Beinecke Rare Book and Manuscript Library

Yale University's Beinecke Rare Book and Manuscript Library (BRBL) was a 1963 gift of the Beinecke family. The building was designed by Pritzker Prize architect Gordon Bunshaft of the firm of Skidmore, Owings, and Merrill, and is the largest building in the world reserved exclusively for the preservation of rare books and manuscripts. It is located at 121 Wall Street in the center of the Yale campus in New Haven, Connecticut, in Hewitt Quadrangle, which is more commonly referred to as "Beinecke Plaza".

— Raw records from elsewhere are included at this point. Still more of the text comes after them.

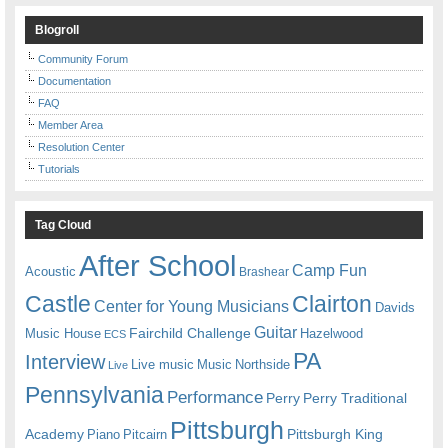
Blogroll
Community Forum
Documentation
FAQ
Member Area
Resolution Center
Tutorials
Tag Cloud
After School
Camp Fun
Acoustic
Brashear
Castle
Clairton
Center for Young Musicians
Davids
Guitar
Fairchild Challenge
Music House
Hazelwood
ECS
PA
Interview
Live music
Music
Northside
Live
Pennsylvania
Performance
Perry
Perry Traditional
Pittsburgh
Academy
Pittsburgh King
Piano
Pitcairn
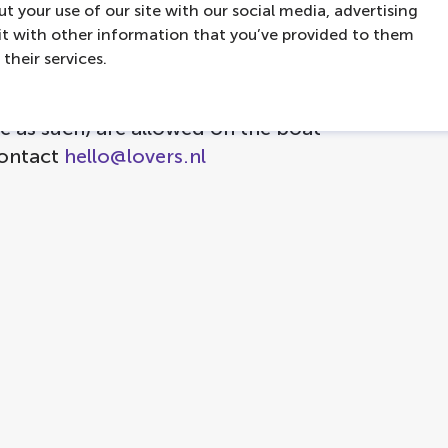
t your use of our site with our social media, advertising
s
t with other information that you’ve provided to them
ed
their services.
e as such) are allowed on the boat
contact
hello@lovers.nl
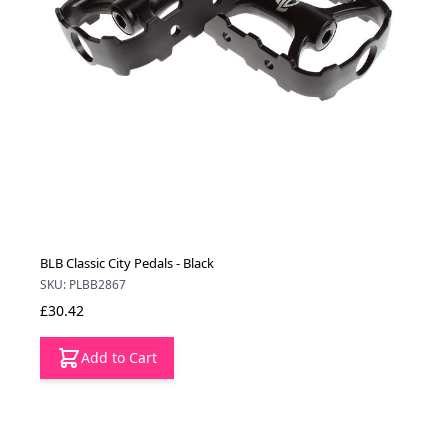
BLB Classic City Pedals - Black
SKU: PLBB2867
£30.42
Add to Cart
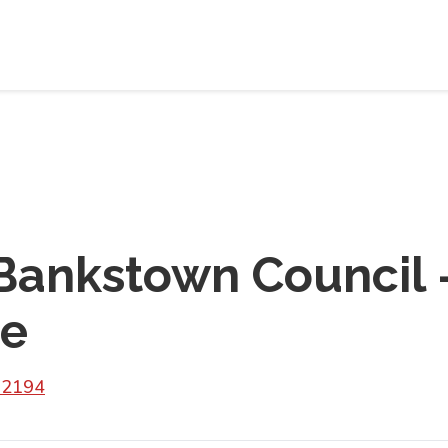
Bankstown Council 
re
 2194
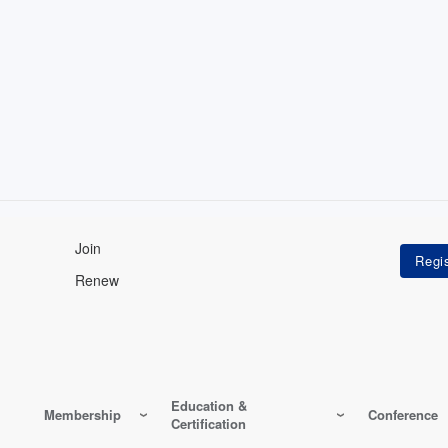
Join
Renew
Education &
Membership
Conference
Certification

Read more about Beinecke Rare Book And Manuscript Library:  Architecture, History, Special Collections, Exhibitions, Security, In Popular Culture

Famous quotes containing the words rare, book, manuscript and/or library:

    How much we forgive to those who yield us the rare spectacle of heroic manners! We will pardon them the want of books, or arts, and even of gentler virtues. How tenaciously we remember them!
    Ralph Waldo Emerson (1803–1882)

    Remember thee?
    Ay, thou poor ghost, whiles memory holds a seat
    In this distracted globe. Remember thee?
    Yea, from the table of my memory
    I’ll wipe away all trivial fond records,
    All saws of books, all forms, all pressures past
    That youth and observation copied there,
    And thy commandment all alone shall live
    Within the book and volume of my brain,
    William Shakespeare (1564–1616)

    The manuscript lay like a dust-rag on his desk, and Eitel found, as he had found before, that the difficulty of art was that it forced a man back on his life, and each time the task was more difficult and distasteful.
    Norman Mailer (b. 1923)

    Our civilization has decided ... that determining the guilt or innocence of men is a thing too important to be trusted to trained men.... When it wants a library catalogued, or the solar system discovered, or any trifle of that kind, it uses up its specialists. But when it wishes anything done which is really serious, it collects twelve of the ordinary men standing round. The same thing was done, if I remember right, by the Founder of Christianity.